> Instructions for the task:
Without omitting anything, copy every entry word for word.

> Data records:
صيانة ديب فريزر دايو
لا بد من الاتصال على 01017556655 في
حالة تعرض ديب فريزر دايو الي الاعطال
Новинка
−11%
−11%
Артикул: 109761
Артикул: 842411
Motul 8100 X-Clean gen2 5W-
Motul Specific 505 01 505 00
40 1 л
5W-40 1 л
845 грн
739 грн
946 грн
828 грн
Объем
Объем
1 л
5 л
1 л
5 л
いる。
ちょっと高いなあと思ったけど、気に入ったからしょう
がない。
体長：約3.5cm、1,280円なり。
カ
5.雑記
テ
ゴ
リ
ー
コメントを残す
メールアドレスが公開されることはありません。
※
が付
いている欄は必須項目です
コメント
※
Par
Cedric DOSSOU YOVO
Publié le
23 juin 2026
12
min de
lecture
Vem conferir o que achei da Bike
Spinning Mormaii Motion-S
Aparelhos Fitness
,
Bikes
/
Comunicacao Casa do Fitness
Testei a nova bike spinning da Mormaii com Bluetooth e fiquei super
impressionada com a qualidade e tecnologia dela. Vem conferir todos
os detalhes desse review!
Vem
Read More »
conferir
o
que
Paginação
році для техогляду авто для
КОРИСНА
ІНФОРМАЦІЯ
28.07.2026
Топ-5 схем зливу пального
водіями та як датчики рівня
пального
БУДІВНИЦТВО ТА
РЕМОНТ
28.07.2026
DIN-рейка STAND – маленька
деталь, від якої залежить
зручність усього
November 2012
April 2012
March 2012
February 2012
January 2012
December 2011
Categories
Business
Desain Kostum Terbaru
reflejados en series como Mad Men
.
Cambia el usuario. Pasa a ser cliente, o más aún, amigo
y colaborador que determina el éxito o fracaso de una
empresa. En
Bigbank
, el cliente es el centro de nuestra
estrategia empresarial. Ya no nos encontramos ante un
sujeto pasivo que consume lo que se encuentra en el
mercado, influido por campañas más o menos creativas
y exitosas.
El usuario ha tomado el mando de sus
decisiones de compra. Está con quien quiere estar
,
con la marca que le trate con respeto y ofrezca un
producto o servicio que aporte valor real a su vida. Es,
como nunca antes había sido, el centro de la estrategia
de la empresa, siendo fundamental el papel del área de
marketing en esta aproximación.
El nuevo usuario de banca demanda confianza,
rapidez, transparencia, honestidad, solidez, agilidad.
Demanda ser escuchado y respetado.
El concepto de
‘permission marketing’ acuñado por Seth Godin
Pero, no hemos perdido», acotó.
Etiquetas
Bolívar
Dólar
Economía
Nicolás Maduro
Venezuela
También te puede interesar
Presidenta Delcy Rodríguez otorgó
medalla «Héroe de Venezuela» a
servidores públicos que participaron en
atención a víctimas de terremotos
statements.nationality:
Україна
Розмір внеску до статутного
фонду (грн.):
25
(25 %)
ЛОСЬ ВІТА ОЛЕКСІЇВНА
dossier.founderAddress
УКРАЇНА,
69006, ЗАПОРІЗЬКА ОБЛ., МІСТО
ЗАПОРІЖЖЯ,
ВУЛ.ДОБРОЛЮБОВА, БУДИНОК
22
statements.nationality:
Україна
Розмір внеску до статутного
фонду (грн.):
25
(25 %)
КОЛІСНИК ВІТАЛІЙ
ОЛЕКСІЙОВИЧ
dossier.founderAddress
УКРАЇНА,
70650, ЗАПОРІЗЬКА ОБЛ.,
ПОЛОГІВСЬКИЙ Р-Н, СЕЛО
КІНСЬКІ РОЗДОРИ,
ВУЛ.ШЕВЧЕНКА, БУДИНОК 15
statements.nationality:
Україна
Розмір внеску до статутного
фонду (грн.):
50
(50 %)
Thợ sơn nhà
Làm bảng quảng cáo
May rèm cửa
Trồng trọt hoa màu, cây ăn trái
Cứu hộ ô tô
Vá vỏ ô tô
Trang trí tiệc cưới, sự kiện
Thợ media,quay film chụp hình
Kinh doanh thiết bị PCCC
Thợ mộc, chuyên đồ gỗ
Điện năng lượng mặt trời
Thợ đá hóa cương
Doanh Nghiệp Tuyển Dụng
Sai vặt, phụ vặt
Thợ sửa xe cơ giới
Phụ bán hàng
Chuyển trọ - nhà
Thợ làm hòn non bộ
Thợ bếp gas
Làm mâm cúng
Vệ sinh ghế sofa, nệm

> Response to the exercise:
صيانة ديب فريزر دايو
لا بد من الاتصال على 01017556655 في
حالة تعرض ديب فريزر دايو الي الاعطال
Новинка
−11%
−11%
Артикул: 109761
Артикул: 842411
Motul 8100 X-Clean gen2 5W-
Motul Specific 505 01 505 00
40 1 л
5W-40 1 л
845 грн
739 грн
946 грн
828 грн
Объем
Объем
1 л
5 л
1 л
5 л
いる。
ちょっと高いなあと思ったけど、気に入ったからしょう
がない。
体長：約3.5cm、1,280円なり。
カ
5.雑記
テ
ゴ
リ
ー
コメントを残す
メールアドレスが公開されることはありません。
※
が付
いている欄は必須項目です
コメント
※
Par
Cedric DOSSOU YOVO
Publié le
23 juin 2026
12
min de
lecture
Vem conferir o que achei da Bike
Spinning Mormaii Motion-S
Aparelhos Fitness
,
Bikes
/
Comunicacao Casa do Fitness
Testei a nova bike spinning da Mormaii com Bluetooth e fiquei super
impressionada com a qualidade e tecnologia dela. Vem conferir todos
os detalhes desse review!
Vem
Read More »
conferir
o
que
Paginação
році для техогляду авто для
КОРИСНА
ІНФОРМАЦІЯ
28.07.2026
Топ-5 схем зливу пального
водіями та як датчики рівня
пального
БУДІВНИЦТВО ТА
РЕМОНТ
28.07.2026
DIN-рейка STAND – маленька
деталь, від якої залежить
зручність усього
November 2012
April 2012
March 2012
February 2012
January 2012
December 2011
Categories
Business
Desain Kostum Terbaru
reflejados en series como Mad Men
.
Cambia el usuario. Pasa a ser cliente, o más aún, amigo
y colaborador que determina el éxito o fracaso de una
empresa. En
Bigbank
, el cliente es el centro de nuestra
estrategia empresarial. Ya no nos encontramos ante un
sujeto pasivo que consume lo que se encuentra en el
mercado, influido por campañas más o menos creativas
y exitosas.
El usuario ha tomado el mando de sus
decisiones de compra. Está con quien quiere estar
,
con la marca que le trate con respeto y ofrezca un
producto o servicio que aporte valor real a su vida. Es,
como nunca antes había sido, el centro de la estrategia
de la empresa, siendo fundamental el papel del área de
marketing en esta aproximación.
El nuevo usuario de banca demanda confianza,
rapidez, transparencia, honestidad, solidez, agilidad.
Demanda ser escuchado y respetado.
El concepto de
‘permission marketing’ acuñado por Seth Godin
Pero, no hemos perdido», acotó.
Etiquetas
Bolívar
Dólar
Economía
Nicolás Maduro
Venezuela
También te puede interesar
Presidenta Delcy Rodríguez otorgó
medalla «Héroe de Venezuela» a
servidores públicos que participaron en
atención a víctimas de terremotos
statements.nationality:
Україна
Розмір внеску до статутного
фонду (грн.):
25
(25 %)
ЛОСЬ ВІТА ОЛЕКСІЇВНА
dossier.founderAddress
УКРАЇНА,
69006, ЗАПОРІЗЬКА ОБЛ., МІСТО
ЗАПОРІЖЖЯ,
ВУЛ.ДОБРОЛЮБОВА, БУДИНОК
22
statements.nationality:
Україна
Розмір внеску до статутного
фонду (грн.):
25
(25 %)
КОЛІСНИК ВІТАЛІЙ
ОЛЕКСІЙОВИЧ
dossier.founderAddress
УКРАЇНА,
70650, ЗАПОРІЗЬКА ОБЛ.,
ПОЛОГІВСЬКИЙ Р-Н, СЕЛО
КІНСЬКІ РОЗДОРИ,
ВУЛ.ШЕВЧЕНКА, БУДИНОК 15
statements.nationality:
Україна
Розмір внеску до статутного
фонду (грн.):
50
(50 %)
Thợ sơn nhà
Làm bảng quảng cáo
May rèm cửa
Trồng trọt hoa màu, cây ăn trái
Cứu hộ ô tô
Vá vỏ ô tô
Trang trí tiệc cưới, sự kiện
Thợ media,quay film chụp hình
Kinh doanh thiết bị PCCC
Thợ mộc, chuyên đồ gỗ
Điện năng lượng mặt trời
Thợ đá hóa cương
Doanh Nghiệp Tuyển Dụng
Sai vặt, phụ vặt
Thợ sửa xe cơ giới
Phụ bán hàng
Chuyển trọ - nhà
Thợ làm hòn non bộ
Thợ bếp gas
Làm mâm cúng
Vệ sinh ghế sofa, nệm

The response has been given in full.